The forgotten investment bank
Jordan Wathen (Lazard): It may be a global investment bank that many pass over, but Lazard sits comfortably in fourth place on the league tables, below household-name firms like Goldman Sachs, Morgan Stanley, and JPMorgan. While its core investment banking business is inherently cyclical -- investment banks earn advisory fees that ebb and flow with mergers and acquisitions and capital-raising activity -- the company has a fast-growing asset management business that has diversified and de-risked its revenue mix.
The asset management arm, which now manages approximately $215 billion of client capital, generates about 43% of total revenue. Advisory services contribute most of the remainder, or more than 55% of revenue each year.
Investment banking and asset management are attractive businesses because they require little capital investment to grow. Instead, growth comes by way of hiring new people, growing headcount to increase the volume of business that Lazard can complete each year. Thus, Lazard can send virtually all of its earnings out to shareholders in the form of share repurchases and dividends. In 2016, the company paid regular and special dividends that gave it a yield of 7.5%. Including repurchases, total capital returns added up to roughly 10% of the company's market cap last year.
Shares trade at about 14 times last year's earnings, an attractive multiple for a company that should be able to reliably pay out a total yield above 5% for a very long time to come.
Restroom cleaning services and uniform rentals (did I put you to sleep yet?)
Anders Bylund (Cintas): Some of the greatest stocks out there are connected to utterly boring businesses. That's exactly what you get from Cintas.
The company specializes in corporate uniform rentals and so-called facility services, a term that includes restroom cleaning operations and weekly shipments of freshly sanitized mops. It's the kind of business that nobody really wants to do but needs to be done, so Cintas steps up like a champ.
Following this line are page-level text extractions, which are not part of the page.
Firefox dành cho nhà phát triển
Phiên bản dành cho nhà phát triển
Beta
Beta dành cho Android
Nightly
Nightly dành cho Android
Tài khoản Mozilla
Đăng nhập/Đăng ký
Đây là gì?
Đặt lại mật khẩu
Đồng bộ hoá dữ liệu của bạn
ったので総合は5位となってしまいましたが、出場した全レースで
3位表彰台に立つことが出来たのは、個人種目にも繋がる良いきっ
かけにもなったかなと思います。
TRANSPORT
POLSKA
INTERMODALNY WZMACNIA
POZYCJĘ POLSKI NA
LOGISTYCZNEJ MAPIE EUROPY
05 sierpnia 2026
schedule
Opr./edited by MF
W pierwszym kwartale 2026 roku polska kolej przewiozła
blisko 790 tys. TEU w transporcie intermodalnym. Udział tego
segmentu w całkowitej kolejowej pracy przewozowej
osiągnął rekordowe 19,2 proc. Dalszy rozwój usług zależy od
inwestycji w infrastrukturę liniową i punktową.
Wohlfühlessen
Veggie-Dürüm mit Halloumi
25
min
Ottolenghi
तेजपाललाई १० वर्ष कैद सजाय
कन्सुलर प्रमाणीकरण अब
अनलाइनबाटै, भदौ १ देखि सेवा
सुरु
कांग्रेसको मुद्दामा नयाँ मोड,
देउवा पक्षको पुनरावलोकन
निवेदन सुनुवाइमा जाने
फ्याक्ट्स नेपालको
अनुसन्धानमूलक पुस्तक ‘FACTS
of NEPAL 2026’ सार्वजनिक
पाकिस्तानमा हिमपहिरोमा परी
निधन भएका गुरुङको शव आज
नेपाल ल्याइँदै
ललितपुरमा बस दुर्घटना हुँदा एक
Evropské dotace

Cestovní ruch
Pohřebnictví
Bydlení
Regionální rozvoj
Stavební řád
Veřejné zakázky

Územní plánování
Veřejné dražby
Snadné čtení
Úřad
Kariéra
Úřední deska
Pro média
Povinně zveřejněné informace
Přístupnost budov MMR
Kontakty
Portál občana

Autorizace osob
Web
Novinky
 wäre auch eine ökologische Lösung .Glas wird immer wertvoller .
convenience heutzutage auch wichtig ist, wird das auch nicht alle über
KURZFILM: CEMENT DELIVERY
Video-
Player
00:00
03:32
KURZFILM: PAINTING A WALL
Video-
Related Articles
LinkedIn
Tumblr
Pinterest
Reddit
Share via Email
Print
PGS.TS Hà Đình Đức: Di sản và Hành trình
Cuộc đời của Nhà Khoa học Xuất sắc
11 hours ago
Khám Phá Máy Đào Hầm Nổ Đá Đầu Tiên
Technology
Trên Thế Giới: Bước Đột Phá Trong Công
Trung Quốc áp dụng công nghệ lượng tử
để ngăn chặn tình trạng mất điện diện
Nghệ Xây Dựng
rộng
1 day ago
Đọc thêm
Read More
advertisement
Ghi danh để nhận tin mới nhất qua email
The boredom doesn't stop there. This mundane business has generated annual sales growth of 5.2% over the last five years while earnings rose 19.5% on average. Here's a chart to illustrate those fundamental growth trends:
Cintas generates $366 million of annual free cash flows on sales of $5.1 billion these days, and 39% of that spendable cash is returned to shareholders in the form of dividend checks. Don't let me bore you with stories of Cintas' equally generous share buyback policies, which absorb most of the remaining cash flows every year. Cintas has reduced its total share count by 17% over the last five years, or 34% in a decade.
No, you're really here to learn more about Cintas' dividend habits. There, the company has increased its annual payouts without fail in every year since 1984, come what may. Sure, the current yield stands at a skimpy 1.1%, but that's only because share prices have skyrocketed in recent years. It's hard to maintain a generous dividend yield when share prices have tripled in five years. The payouts only doubled over the same period, after all.
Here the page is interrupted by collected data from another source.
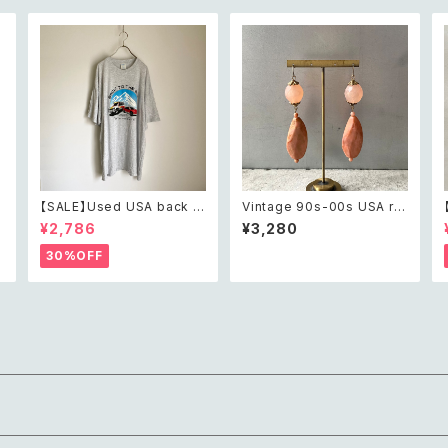
【SALE】Used USA back t
Vintage 90s-00s USA ret
o the 80s car design t sh
ro pink×gold marble bea
¥2,786
¥3,280
irt レトロ アメリカ ユーズド
ds pierce レトロ アメリカ ヴ
古着 カーデザイン ライトグレ
ィンテージ アクセサリー ピン
30%OFF
ー Tシャツ XXL
ク×ゴールド マーブル ビーズ
ピアス/イヤリング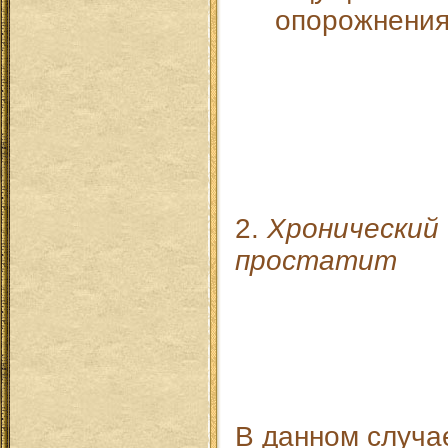
опорожнения
2.
Хронический
простатит
В данном случа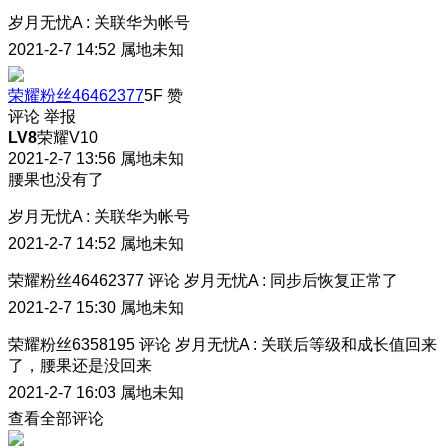
岁月无忧A
:
关联华为帐号
2021-2-7 14:52
属地未知
荣耀粉丝46462377
5F
赞
评论
举报
LV8
荣耀V10
2021-2-7 13:56
属地未知
腰果也没有了
岁月无忧A
:
关联华为帐号
2021-2-7 14:52
属地未知
荣耀粉丝46462377
评论
岁月无忧A
:
同步后恢复正常了
2021-2-7 15:30
属地未知
荣耀粉丝6358195
评论
岁月无忧A
:
关联后等级和成长值回来
了，腰果还是没回来
2021-2-7 16:03
属地未知
查看全部评论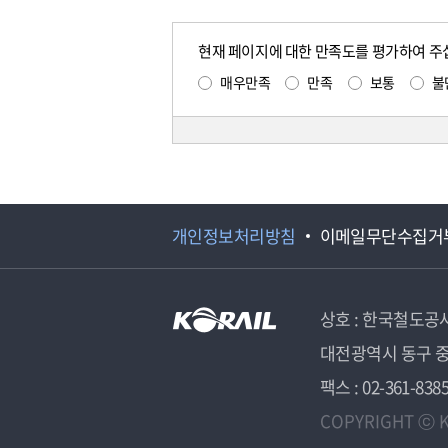
현재 페이지에 대한 만족도를 평가하여 주
매우만족
만족
보통
불
개인정보처리방침
이메일무단수집거
상호 : 한국철도공
대전광역시 동구 중
팩스 : 02-361-838
COPYRIGHT ⓒ K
Uninspiring business operations, totally predictable dividend boosts, solid-as-a-rock growth on both the top and bottom lines...Cintas is the walking definition of a boring stock.
And sometimes, that's exactly what you're looking for.
A Chinese video game company
Keith Noonan (NetEase): On American shores, the name NetEase might be familiar to hardcore video game fans or investors who keep a close eye on the technology sector, but it's still relatively unknown compared to other companies operating in the video game and online services spaces. Much of that likely has to do with the fact that the company is based out of and mostly operates in China, but its stock packs a combination of growth potential and returned income that deserves attention from stateside investors.
NetEase is partnered with American companies including Activision Blizzard and Microsoft for the distribution of hugely popular games like Overwatch and Minecraft, but it also releases popular domestic video game properties and runs social and e-commerce platforms. Last quarter saw the company grow sales roughly 72% year over year thanks to surging online game services sales, while net income increased 59% over the prior-year period, and it looks like the company is poised to continue delivering substantial top- and bottom-line growth.
Turning to the income side of things, NetEase's roughly 1.1% yield probably won't wow anyone, but it does have big dividend growth potential. The company only began distributing dividends in 2014, but it's delivered payout increases in each subsequent year, and the annualized cost of distributing its current quarterly dividend represents just 25% of trailing free cash flow -- indicating that it has plenty of room to continue payout increases down the line.
Trading at roughly 17 times forward earnings estimates, NetEase looks like a worthwhile stock for investing in Chinese internet and video game growth, and the fact that it will pay you to own it further sweetens the pot.